There are also independent exchange facilitator companies. If you select one of these independents, be sure your funds are well protected. Some of these small companies have gone bankrupt, causing loss of tax-deferred exchanges for their clients (see In re Sale Guaranty Corp., 220 B.R. 600, for a classic example what can go wrong for exchangers when the third-party intermediary accommodator goes broke).

The third step is to use the cash from your property sale, being held beyond your constructive receipt by the qualified third-party intermediary or accommodator, to purchase the suitable replacement property to complete the tax-deferred exchange.

There are several very important rules for designating this replacement property:

1. The replacement property must be designated in writing to the exchange accommodator intermediary within 45 days after the sale of your old property closes;

2. Not more than three possible properties can be designated (however, you can withdraw one possible property from your list and substitute another property during the 45 days);

3. As an alternative, you can designate more than three properties if their total fair market value does not exceed 200 percent of the fair market value of the relinquished property;

4. IRC Regulation 1.1031(k-1(e)) allows designating within the 45 days a replacement property that includes a contract to construct, build, install, manufacture, develop or improve property to be acquired. However, a property already owned by the exchanger cannot qualify under this regulation.

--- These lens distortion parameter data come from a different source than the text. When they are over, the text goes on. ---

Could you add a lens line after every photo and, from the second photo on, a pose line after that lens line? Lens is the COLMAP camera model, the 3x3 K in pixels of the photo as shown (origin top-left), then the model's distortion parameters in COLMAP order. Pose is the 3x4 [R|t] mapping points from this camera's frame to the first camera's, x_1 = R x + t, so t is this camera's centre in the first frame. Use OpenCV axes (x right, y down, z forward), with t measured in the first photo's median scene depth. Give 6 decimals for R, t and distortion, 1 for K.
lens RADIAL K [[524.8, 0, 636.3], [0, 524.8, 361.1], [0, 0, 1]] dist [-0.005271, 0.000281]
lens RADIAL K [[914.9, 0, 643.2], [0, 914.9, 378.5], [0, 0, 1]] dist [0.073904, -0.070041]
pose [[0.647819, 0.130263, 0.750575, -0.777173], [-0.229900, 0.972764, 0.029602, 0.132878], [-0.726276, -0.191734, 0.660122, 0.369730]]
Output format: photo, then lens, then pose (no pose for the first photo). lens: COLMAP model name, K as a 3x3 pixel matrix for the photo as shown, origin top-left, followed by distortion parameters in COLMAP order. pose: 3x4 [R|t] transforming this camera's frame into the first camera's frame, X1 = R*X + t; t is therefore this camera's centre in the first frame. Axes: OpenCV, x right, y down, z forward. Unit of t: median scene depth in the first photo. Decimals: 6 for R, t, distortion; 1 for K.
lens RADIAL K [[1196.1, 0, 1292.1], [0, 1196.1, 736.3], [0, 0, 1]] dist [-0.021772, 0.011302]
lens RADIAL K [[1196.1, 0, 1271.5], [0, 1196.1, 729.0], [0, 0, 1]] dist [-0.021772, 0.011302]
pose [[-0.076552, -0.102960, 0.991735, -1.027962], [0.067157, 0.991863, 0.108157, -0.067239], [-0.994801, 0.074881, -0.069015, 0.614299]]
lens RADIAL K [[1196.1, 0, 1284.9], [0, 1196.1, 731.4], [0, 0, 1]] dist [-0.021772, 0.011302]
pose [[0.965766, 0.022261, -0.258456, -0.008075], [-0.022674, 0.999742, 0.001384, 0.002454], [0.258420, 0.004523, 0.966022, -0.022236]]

Within 180 days following the sale of the old property held for investment or business use, the acquisition must be completed. No time extension is allowed by the tax statute or regulations.

To avoid being under extreme time pressure to meet the 45-day and 180-day deadlines, one method is to delay the closing date for the sale of your old investment or business property. A second method is to rent the old property to the prospective buyer on a lease-option to be exercised on a date to be designated by the seller after a suitable replacement property is under purchase contract.